Read more from our special coverage on "RETROSPECTIVE TAX"
The scheme, they said, would not be an open-ended scheme. Its closure date will be decided by the revenue department later.
The details will be issued once the Finance Bill, 2016, is approved by Parliament in the second leg of the Budget session beginning April 25.
Sources said companies would have to provide proof of withdrawal of “any proceeding for arbitration, conciliation or mediation or any notice thereof under any law for the time being in force or under any agreement entered into by India with any other country or territory outside India whether for protection of investment or otherwise”.
The company would also have to furnish an undertaking, waiving its right to seek or pursue any remedy or any claim in relation to the specified tax which may otherwise be available to it under any law or under an agreement with any country.
The company, availing of the offer, would have to pay the principal tax amount within 30 days of the designated authority, determining the amount payable by the declarant. Also, any amount paid in pursuance of a declaration shall not be refundable under any circumstances.
The rules once framed would be placed before both Houses of Parliament for any modification the law makers may want to make.

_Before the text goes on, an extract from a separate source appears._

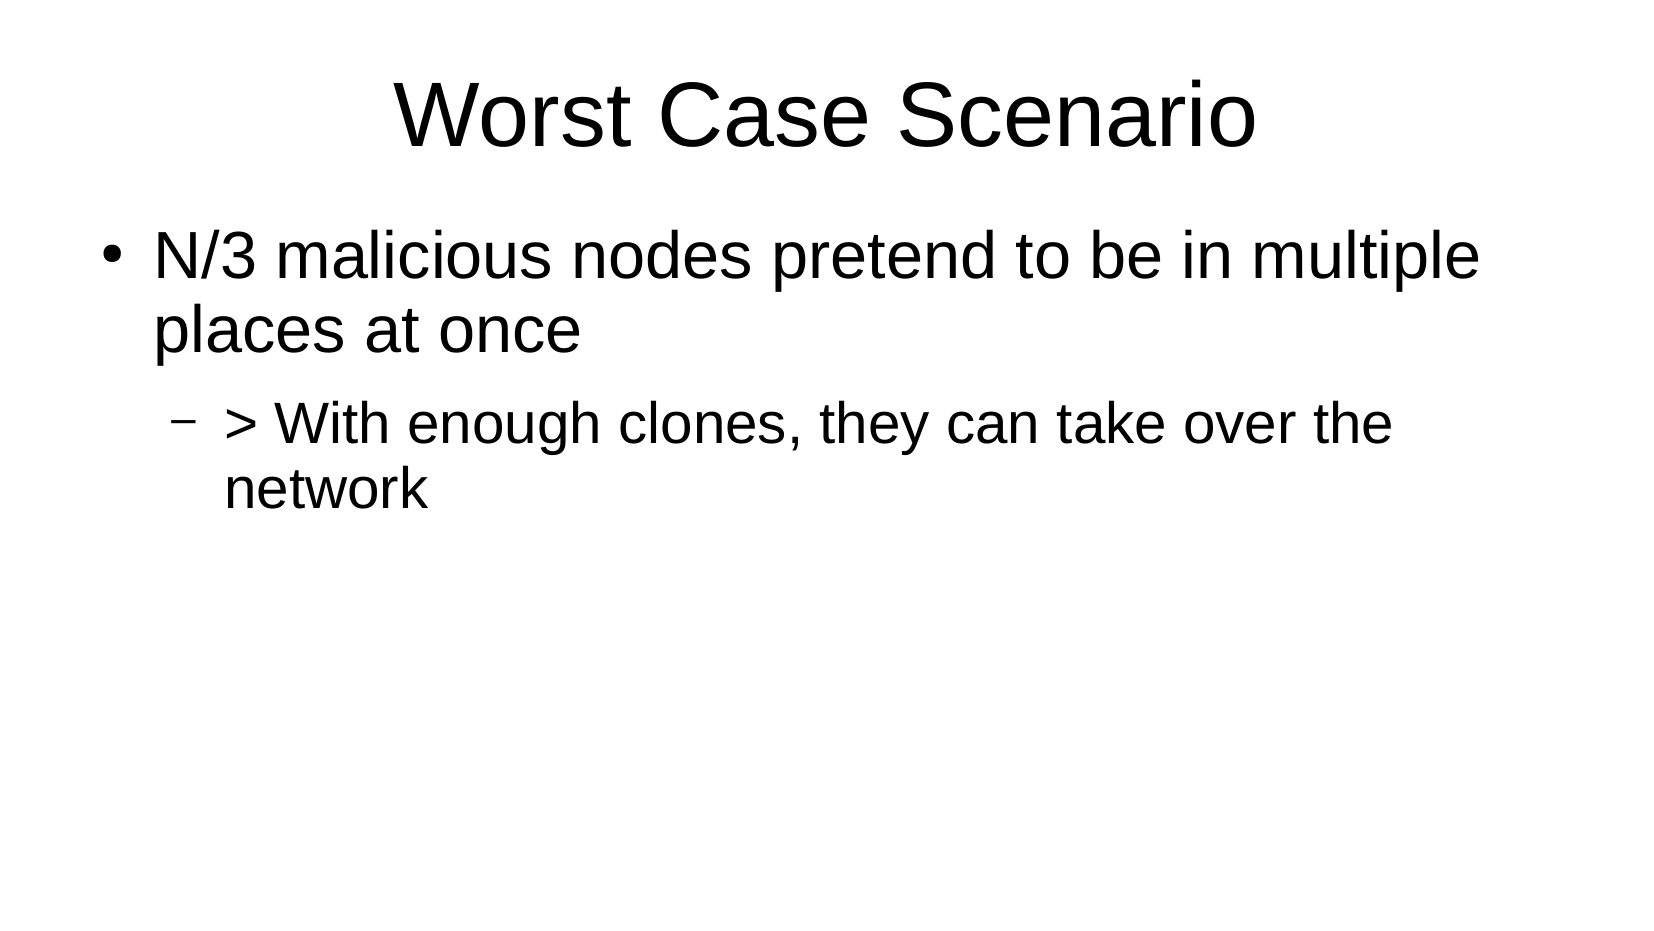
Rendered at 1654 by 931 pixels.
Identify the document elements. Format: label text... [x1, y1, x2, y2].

title Worst Case Scenario [82, 37, 1571, 193]
list N/3 malicious nodes pretend to be in multiple places at once > With enough clones, they can take over the network [82, 217, 1571, 758]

Announcing the one-time scheme of Dispute Resolution for companies facing a tax demand after retrospective amendment to Income Tax Act, Finance Minister Arun Jaitley had in his Budget speech said: “They can settle the case by paying only the tax arrears, in which case, liability of the interest and penalty shall be waived.”
While Vodafone faces a total of Rs 14,200 crore in tax, interest and penalty over its $11-billion acquisition of Hutchison Whampoa’s India telecom business in 2007, Cairn Energy has been asked to pay a total of Rs 29,000 crore as tax on alleged capital gains made on a 2006 internal business reorganisation.
Both the firms have challenged the tax demands and have initiated international arbitration.
Sources said the government was of the view that the arbitrations are not just time consuming but were also costing the government a lot besides getting India a bad name.
The settlement scheme was proposed to put an end to all of it.